Dans les discussions qui ont suivi cette présentation, un médecin présent a interrogé le chercheur sur une hypothèse encore bien plus audacieuse : il voulait connaître son avis sur l’intérêt de cette technique, non pas en traitement curatif pour des séropositifs, mais en prophylaxie, suggérant qu’on pourrait ainsi traiter des séronégatifs afin qu’ils soient résistants à l’infection. Pendant qu’un frisson parcourait la salle, le chercheur a proposé une réponse simple et très américaine : « cela requiert d’avoir une bonne assurance santé ! ».

Discussions autour d’un outil d’observation : la charge virale communautaire

Une des discussions thématiques de ce dernier jour de la 18e CROI était consacrée à un nouvel outil d’évaluation épidémiologique : la charge virale communautaire. Kate Buchacz du CDC, instigatrice de cette table ronde a commencé par rappeler de quoi il s’agissait.

Il est maintenant bien établi que la charge virale d’un individu est fortement prédictive du risque de transmission du virus par voie périnatale ainsi qu’au sein des couples sérodifférents, a-t-elle rappelé. L’objectif du concept de « test and treat » qui en découle ajoute à la thérapie individuelle une intention collective de réduire le nombre de nouvelles contaminations par l’augmentation du nombre de séropositifs contrôlés par le traitement.

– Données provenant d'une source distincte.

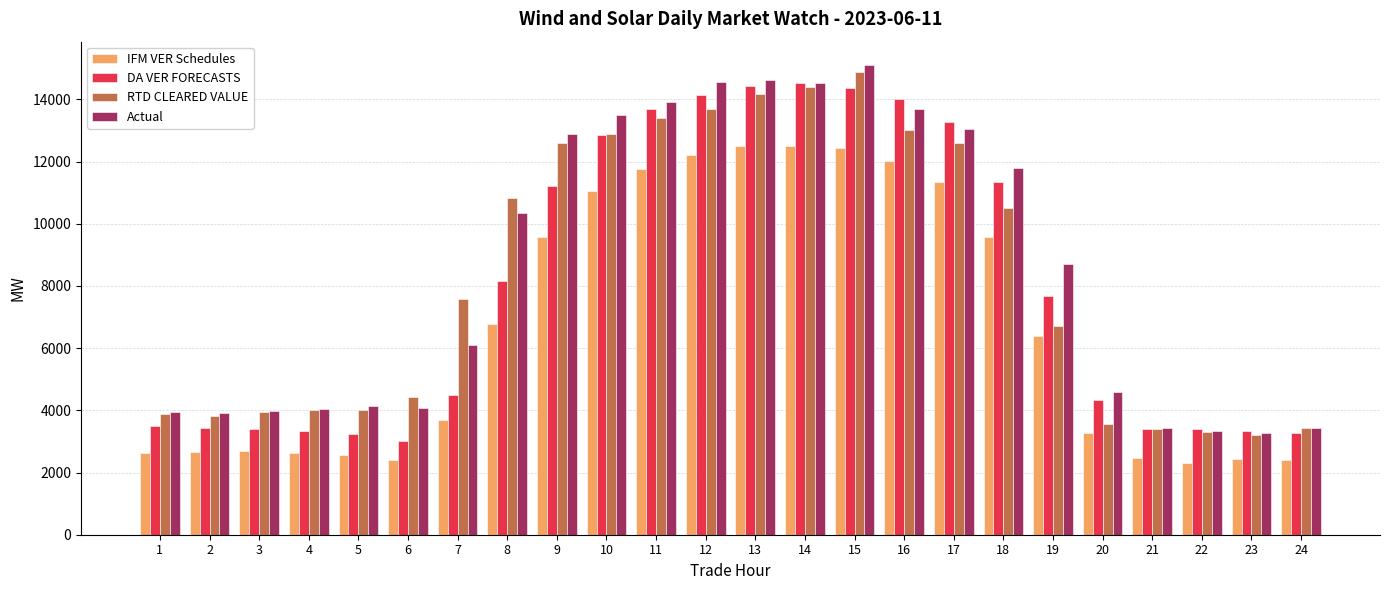

How many groups of bars are there?

24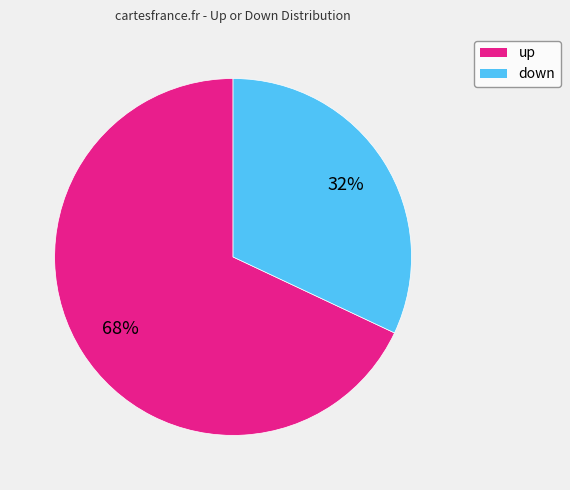

How many segments does this pie chart have?

2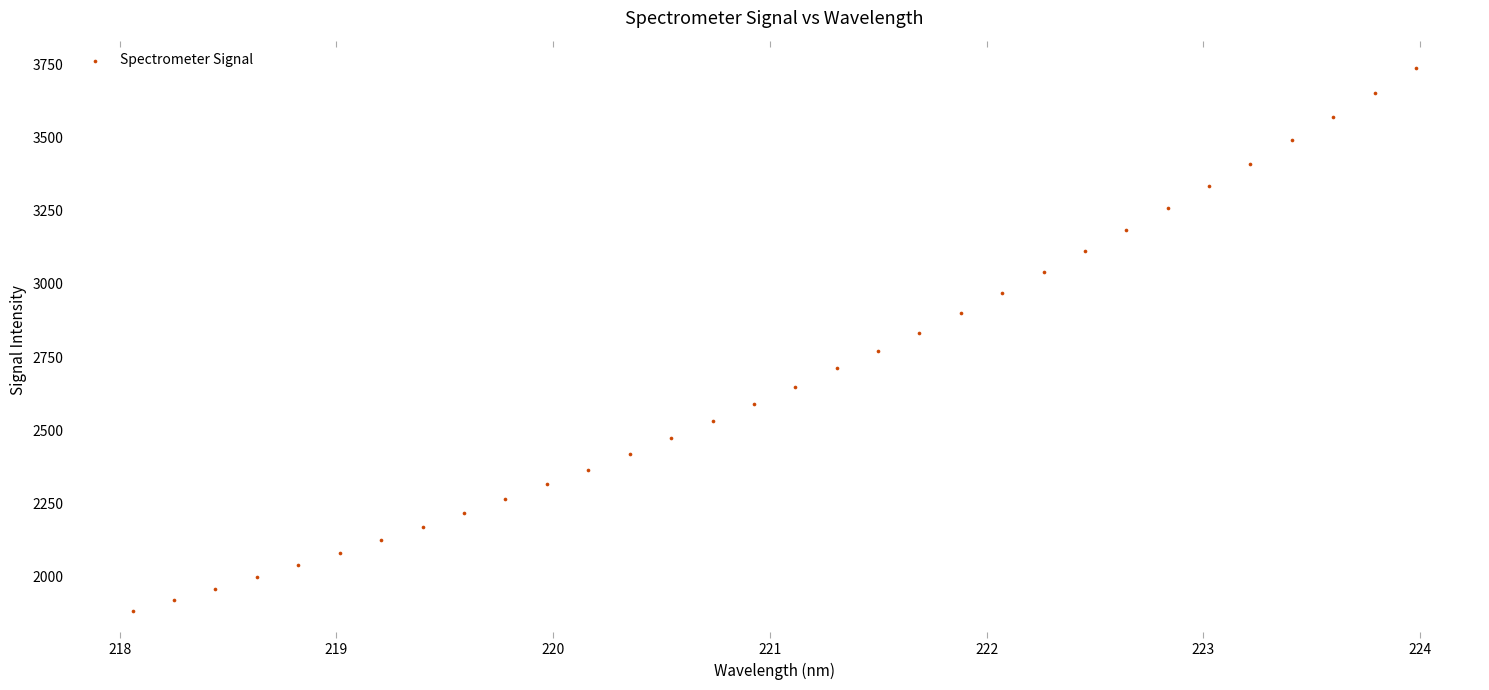

What is the range of Y values (max minus min)?

1855.3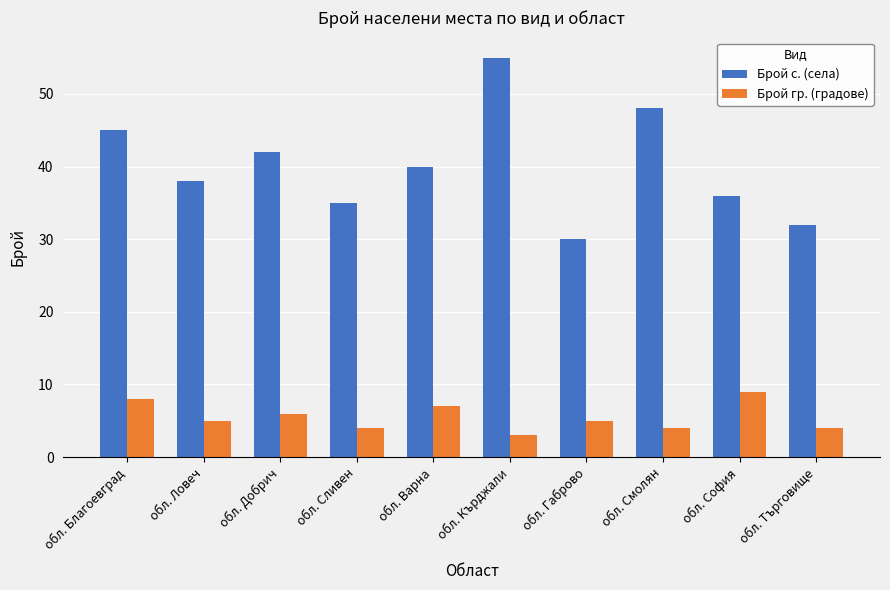

What is the difference between the second highest and second lowest values in the Брой с. (села) series?

16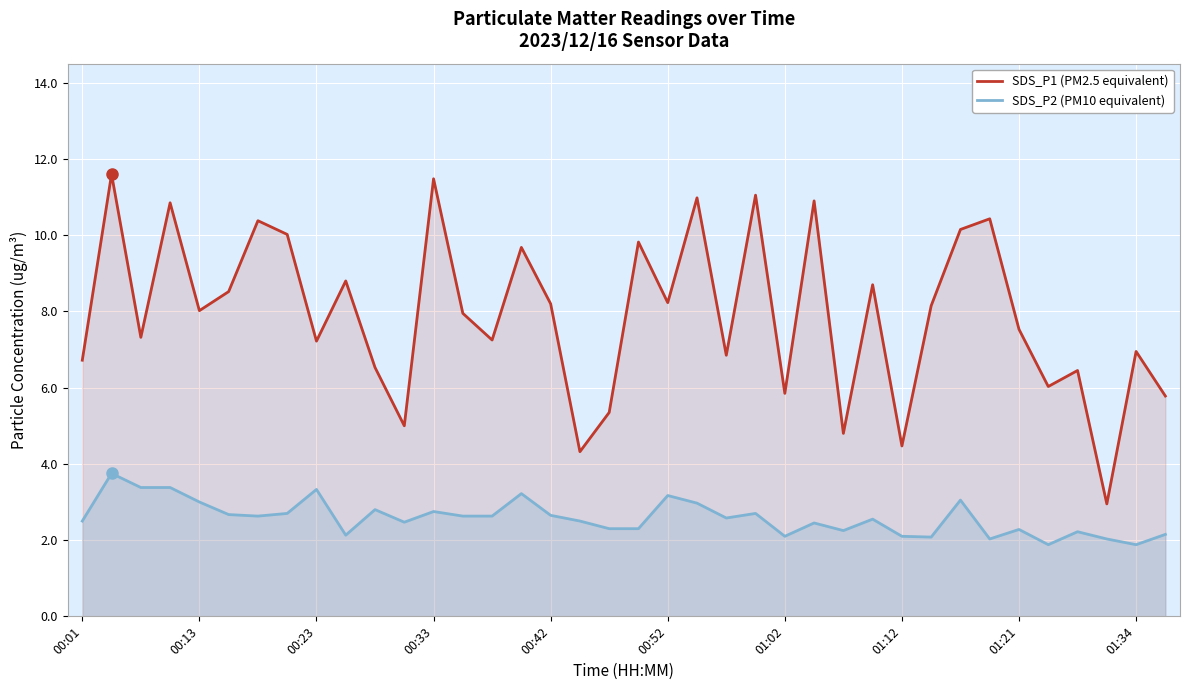

What are all the series names shown in the legend?

SDS_P1 (PM2.5 equivalent), SDS_P2 (PM10 equivalent)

Ainsi, la « charge virale communautaire » consiste à agréger les mesures individuelles de façon à obtenir une charge virale à un niveau populationnel. La population ainsi étudiée doit satisfaire à certaines caractéristiques :
- habiter dans une région déterminée,
- partager des caractéristiques sociodémographiques communes (gay, migrants, femmes seules…),
- avoir un accès aux soins régulier et connu. Ainsi, cette valeur reflète tous les marqueurs de la chaîne de prise en charge :
- dépistage du VIH,
- entrée dans le suivi médical,
- initiation du traitement,
- observance et succès du traitement. La charge virale communautaire représente alors un indicateur en population du risque de transmission, une sorte d’indicateur de tendance de l’incidence. Elle est exprimée :
- en CVC moyenne, indiquant le risque moyen de transmission pour une personne,
- en CVC totale en combinant prévalence et charge virale moyenne,
- en taux de personnes dont la charge virale est contrôlée, ce qui exprime la couverture des traitements.

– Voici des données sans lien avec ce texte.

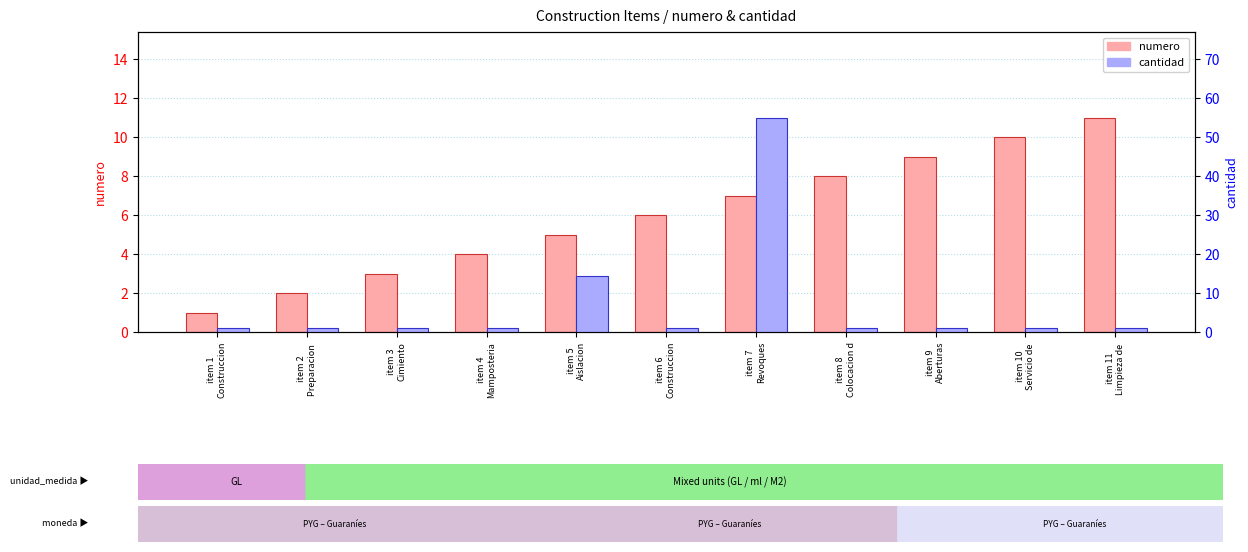

Does the chart contain stacked bars?

No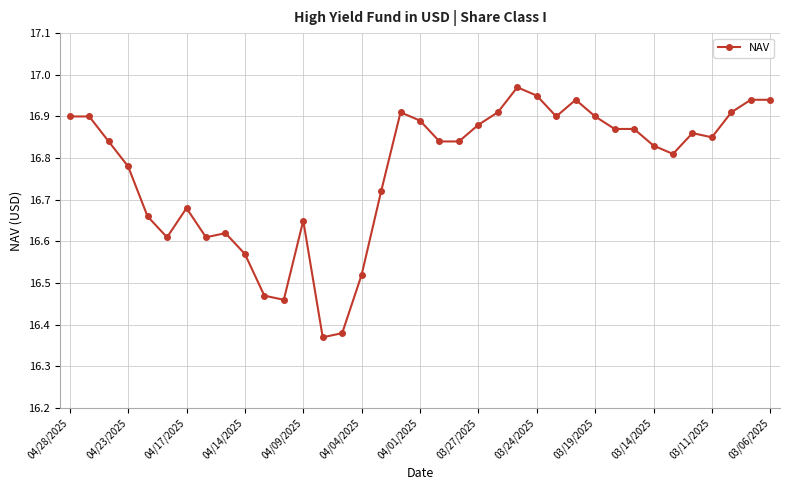

What is the difference between the second highest and second lowest values?

0.6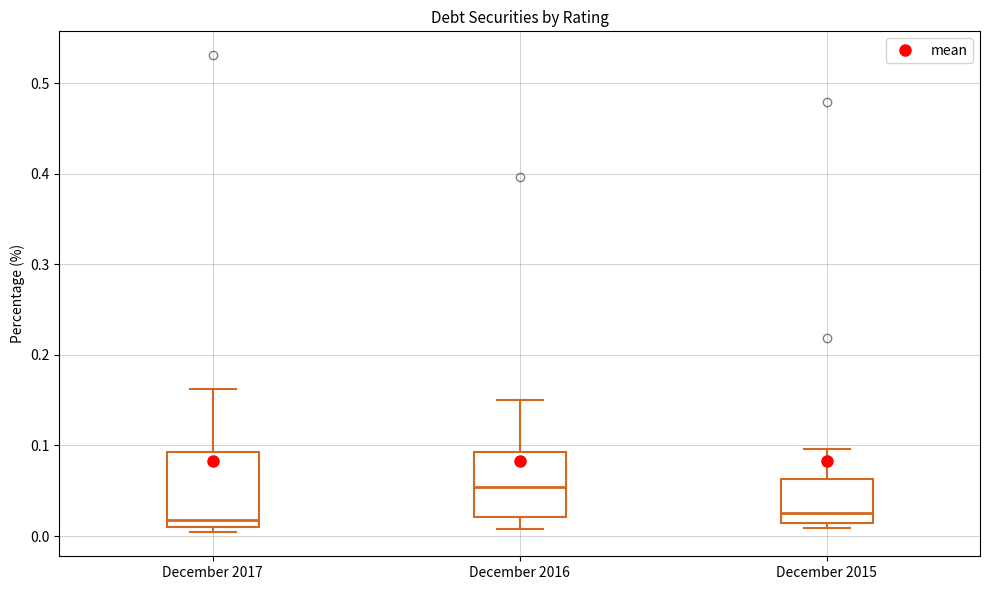

Reading left to right, read every box against the y-axis: the position of its median line, the range the box covers, and the ends of its whiskers. The values are not printed on the chart, so give them approximately, as read against the axis.

December 2017: median 0.02, box 0.01 to 0.09, whiskers 0.00 to 0.16
December 2016: median 0.05, box 0.02 to 0.09, whiskers 0.01 to 0.15
December 2015: median 0.03, box 0.01 to 0.06, whiskers 0.01 (just below the box's lower edge) to 0.10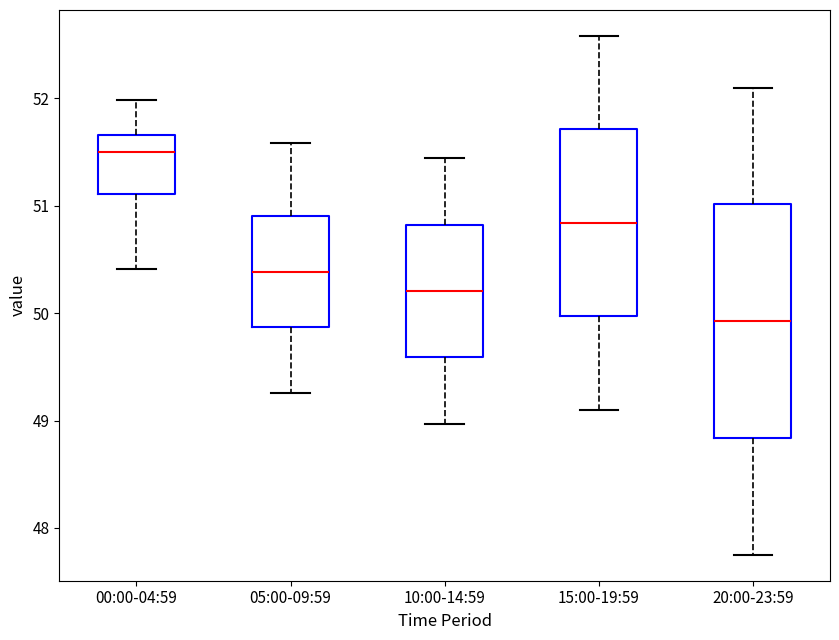

Which box has the lowest median line?

20:00-23:59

Les autorités américaine ont mis en place cet outil et s’en servent pour obtenir une cartographie de détail aidant à surveiller l’évolution de l’épidémie à un niveau local. C’est ainsi qu’ont été présentés diverses méthodes et résultats de San Francisco, Washington et New York.

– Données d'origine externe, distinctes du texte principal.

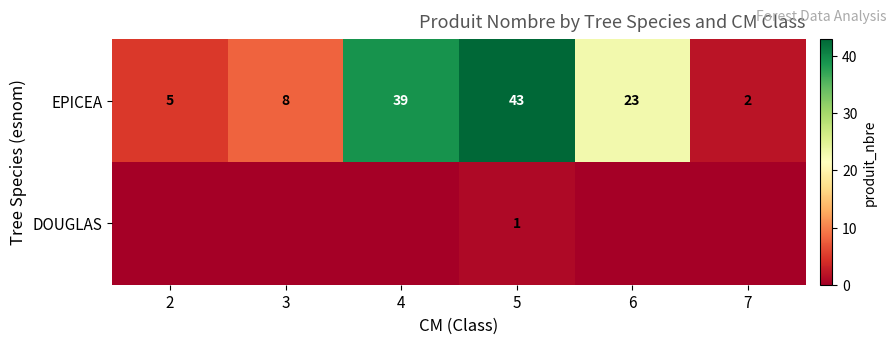

At which label does EPICEA first exceed 23?

4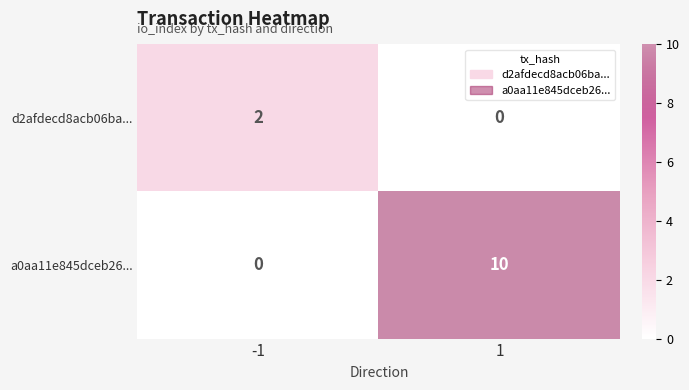

Reading left to right, extract all data points from this chart.

d2afdecd8acb06ba...: -1=2	1=0
a0aa11e845dceb26...: -1=0	1=10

La discussion qui s’en est suivie a montré les limites de ce système. De nombreuses critiques se sont faites entendre principalement sur l’approximation de ces marqueurs qui, obtenues à partir des données hospitalières, donnent une image qui peut être faussée parce qu’elle ne tient pas compte des séropositifs qui s’ignorent ni de ceux qui ne sont pas suivis. D’autres intervenants ont critiqué la dénomination de « communautaire » utilisée abusivement, ainsi que l’interprétation et l’extrapolation qui est faite de ces calculs. Les représentants des autorités sanitaires ont entendu ces critiques et argumenté sur l’intérêt malgré tout d’un outil qui répond à un besoin d’évaluation rapide et détaillé qu’il faut s’approprier comme on le fait avec tout outil nouveau en apprenant à en connaître les limites.

La 18e CROI est terminée. Pour nous, la prochaine conférence scientifique sera celle de Rome en juillet prochain, la 6e conférence de l’IAS sur la pathogenèse, les traitements et la prévention du VIH.